The only thing I have not tried for my RSD pain is the RSD Ketamine Coma Procedure. I have posted a message about this on the RSD thread. Maybe you have answers to some of the questions I asked, since it seems to be the treatment you tried. Maybe I am wrong? You tried ketamine booster infusions without first going through the coma for a few days or a week?
I am usually doind well with Duragesic, but only if withdrawal symptoms do not kick in between the 48th and the 72nd hours. Fortunately for me, if withdrawal symptoms happen more and more often, they are not usually that strong.

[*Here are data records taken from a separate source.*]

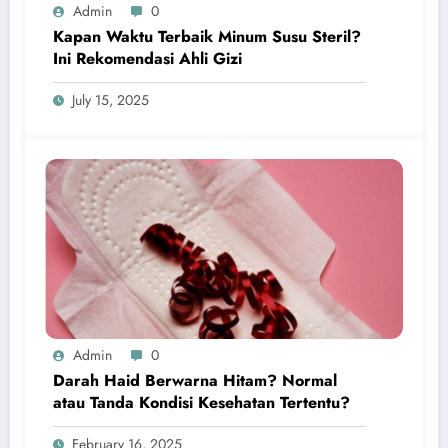
Admin
0
Kapan Waktu Terbaik Minum Susu Steril?
Ini Rekomendasi Ahli Gizi
July 15, 2025
Admin
0
Darah Haid Berwarna Hitam? Normal
atau Tanda Kondisi Kesehatan Tertentu?
February 16, 2025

Quote: "There are a lot of high quality time release opioids out there that you DON'T currently have a tolerance for that you could consider that may be really effective for your pain." Like I said in one of my previous messages on this thread, I have trouble remembering to take oral medications on time because of my memory and concentration problems, which I had well before I started using Duragesic. If there is a way to remember taking such opioid medications and if they are as effective as Duragesic, I will be happy to try them.
Is Suboxone not an opioid antagonist? I thought opioid antagonists were supposed to "kick" or "chase" the opioids off of their receptors in the brain and body.
The only medication from the lidocaïne family that I tried is the Lidoderm 5% patches, that can be cut off in pieces to fit one's needs. Lidoderm works for the type of pain that feels like electricity stabs, but it does not really work deep inside my RSD knee.
The last option I can see and that I consider during my saddest and most desperate times is suicide, even though I do not want to die. I just want my RSD and its pain to die.
Thanks again for your help, caring, and information.